== Task description ==
How many of the lines below contain "based"? Reply with only that figure.

== Dataset items ==
== Segment start ==

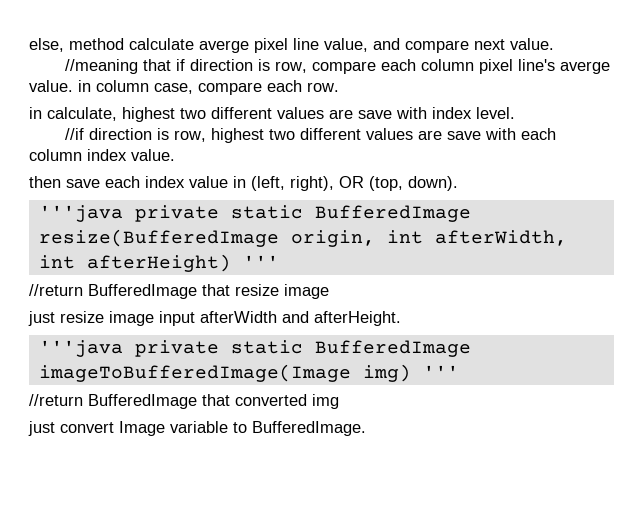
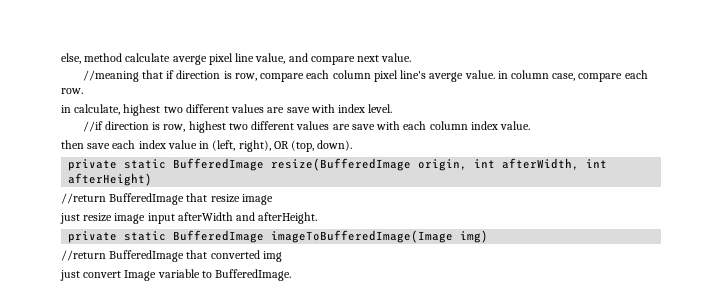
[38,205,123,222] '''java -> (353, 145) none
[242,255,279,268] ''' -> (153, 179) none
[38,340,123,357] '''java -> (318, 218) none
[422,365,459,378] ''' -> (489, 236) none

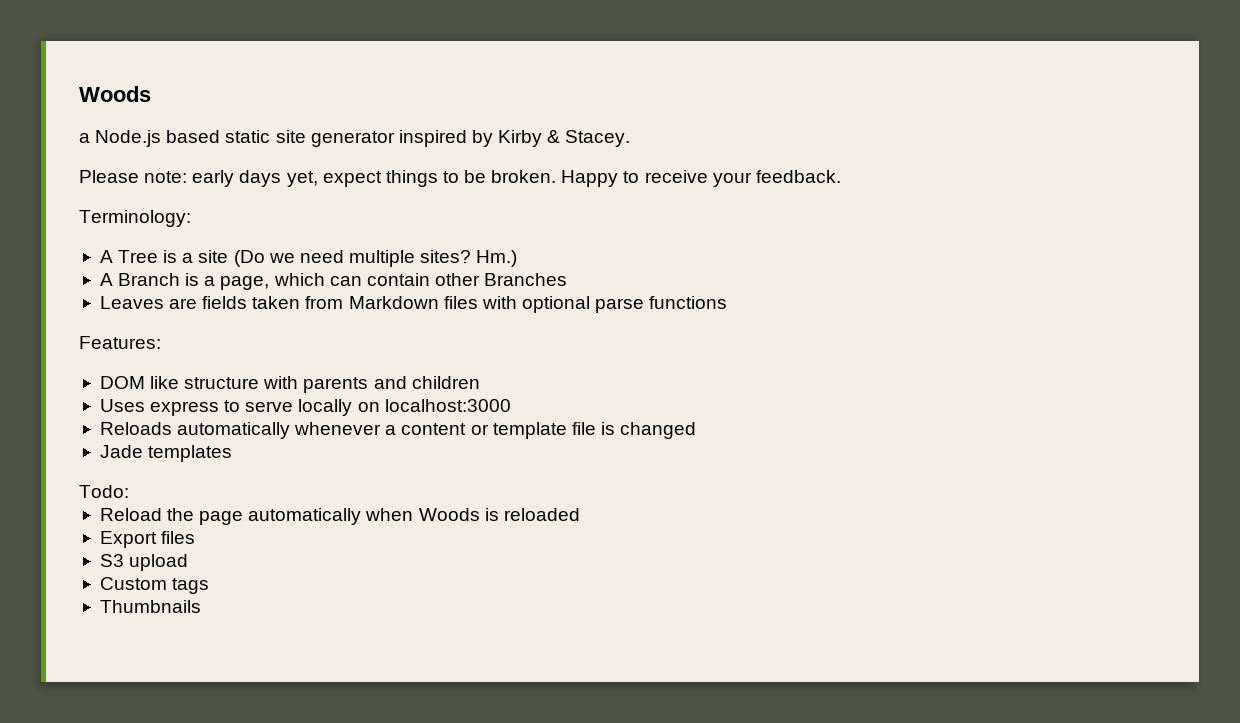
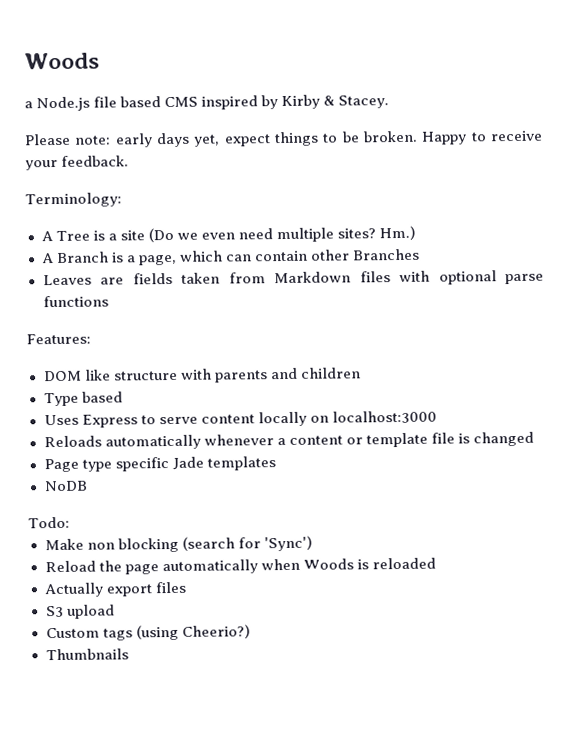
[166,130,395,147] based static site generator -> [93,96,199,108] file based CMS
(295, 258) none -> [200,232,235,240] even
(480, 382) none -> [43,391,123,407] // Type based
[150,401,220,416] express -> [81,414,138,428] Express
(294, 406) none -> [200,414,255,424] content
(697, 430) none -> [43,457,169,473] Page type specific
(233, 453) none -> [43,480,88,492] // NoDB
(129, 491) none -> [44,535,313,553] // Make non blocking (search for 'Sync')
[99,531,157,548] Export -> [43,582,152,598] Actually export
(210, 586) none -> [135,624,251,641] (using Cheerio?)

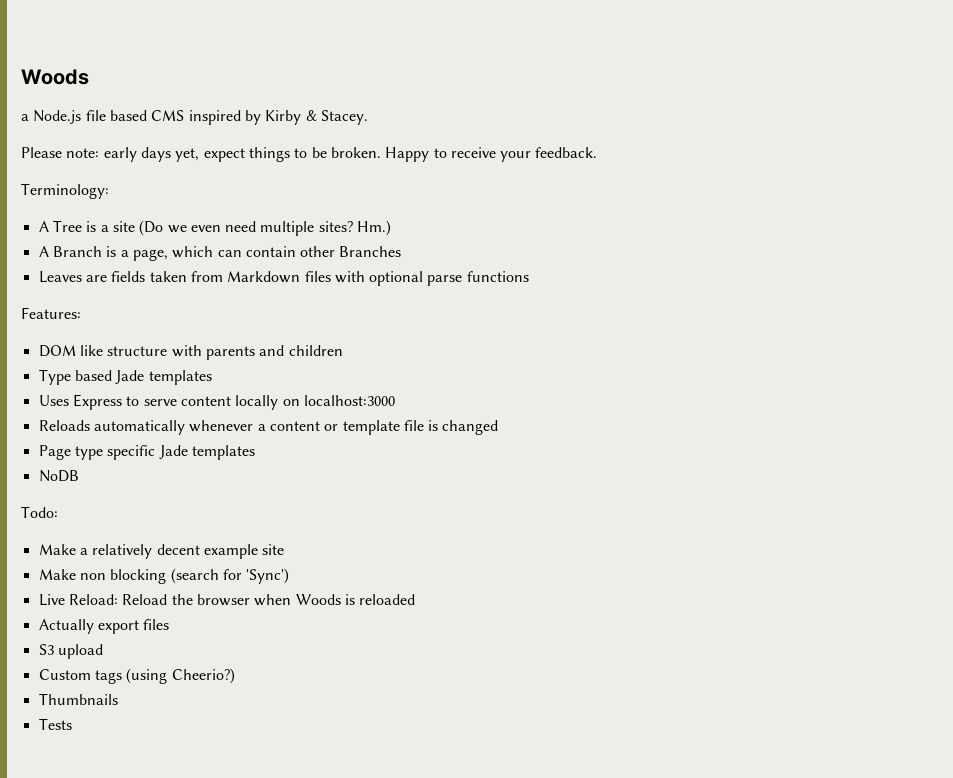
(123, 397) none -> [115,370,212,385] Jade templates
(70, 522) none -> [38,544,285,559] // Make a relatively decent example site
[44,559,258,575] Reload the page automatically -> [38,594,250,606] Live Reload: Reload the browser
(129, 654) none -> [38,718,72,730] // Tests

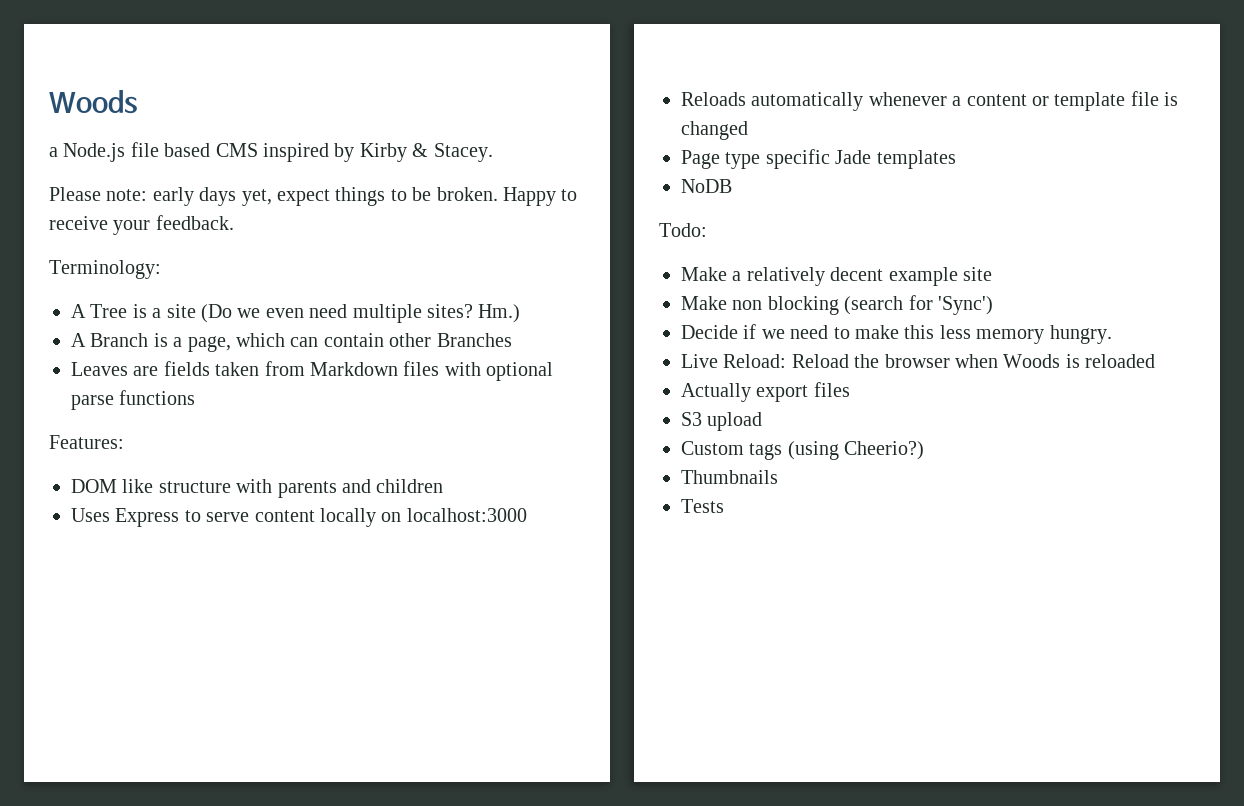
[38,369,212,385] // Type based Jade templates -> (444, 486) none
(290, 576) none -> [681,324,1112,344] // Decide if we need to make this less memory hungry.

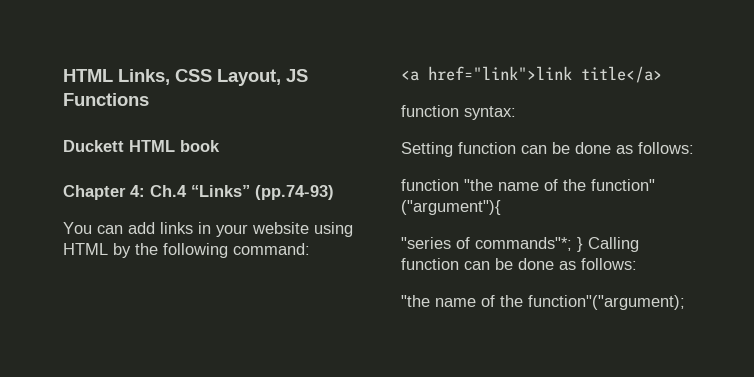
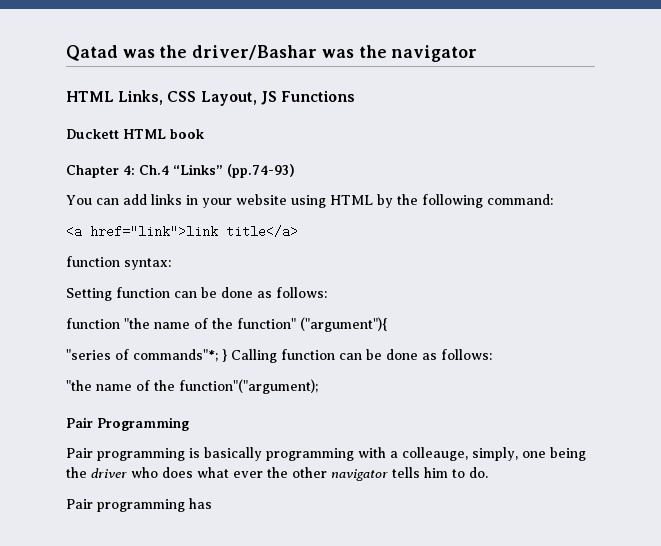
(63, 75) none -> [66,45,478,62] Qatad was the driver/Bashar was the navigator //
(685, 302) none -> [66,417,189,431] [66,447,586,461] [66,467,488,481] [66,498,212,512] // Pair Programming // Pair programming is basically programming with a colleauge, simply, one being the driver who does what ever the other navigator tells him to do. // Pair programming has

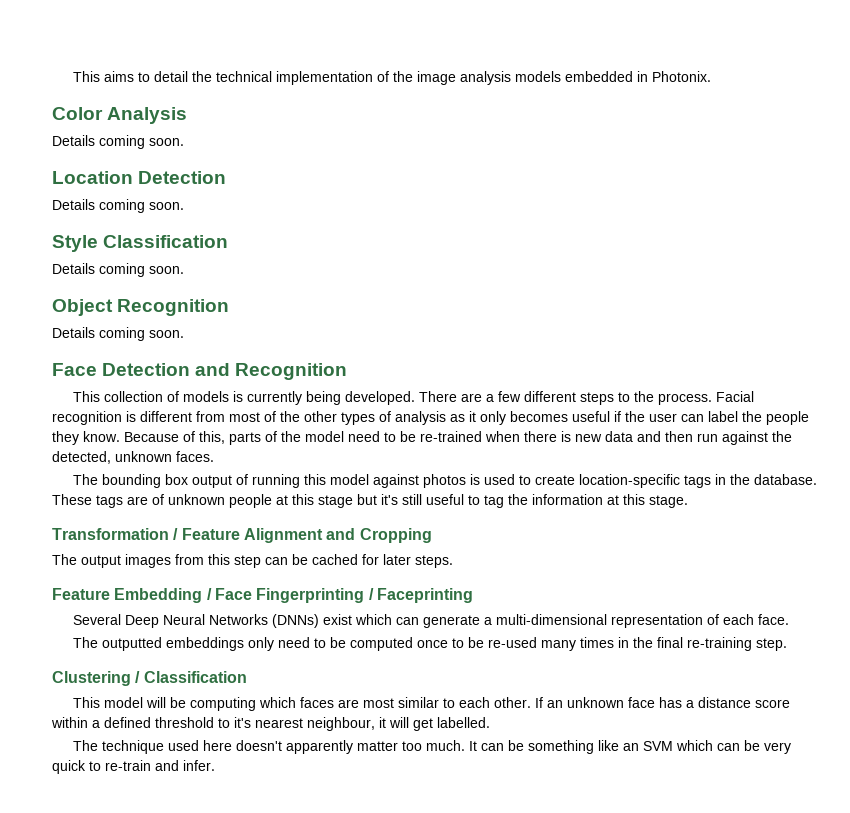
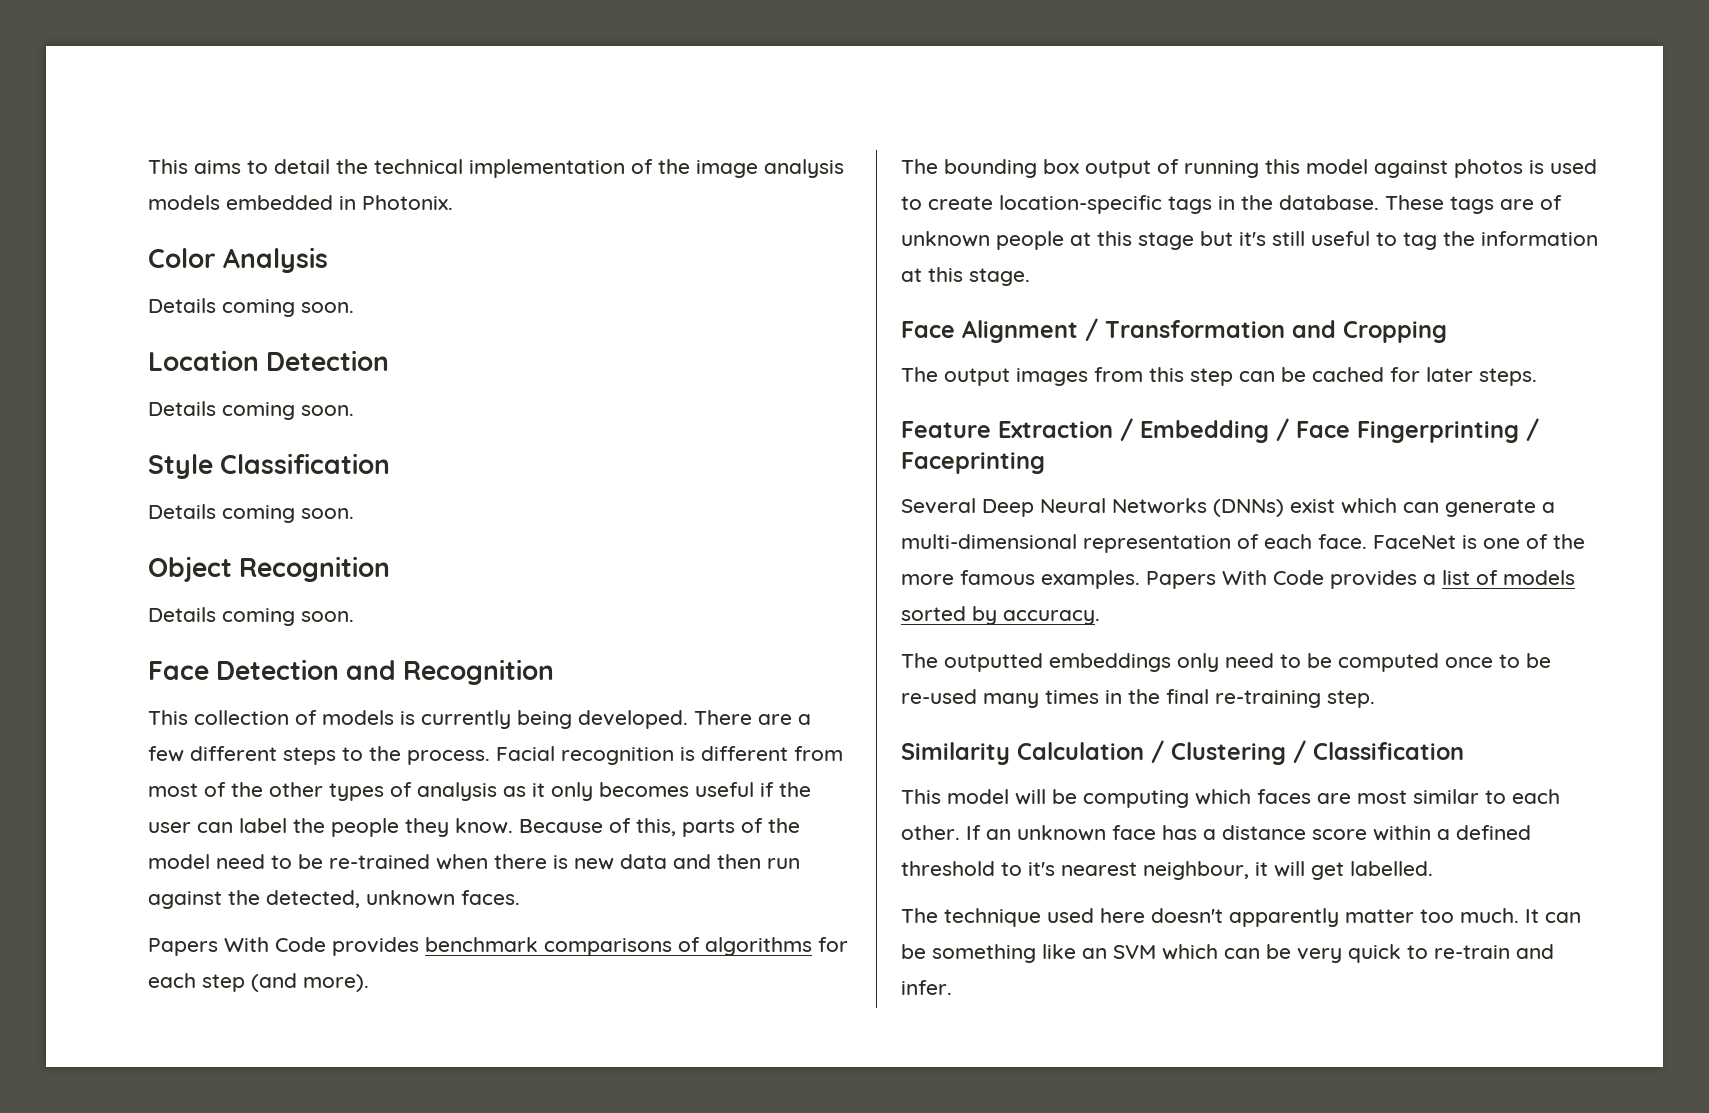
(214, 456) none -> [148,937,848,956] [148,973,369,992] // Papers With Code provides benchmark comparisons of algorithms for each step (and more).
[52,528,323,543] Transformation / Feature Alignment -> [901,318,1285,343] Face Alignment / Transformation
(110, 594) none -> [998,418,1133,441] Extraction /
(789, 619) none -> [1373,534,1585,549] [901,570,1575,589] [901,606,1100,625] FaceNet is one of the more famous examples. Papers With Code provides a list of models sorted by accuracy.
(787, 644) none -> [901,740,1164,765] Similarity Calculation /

== Segment end ==

== Answer below ==
3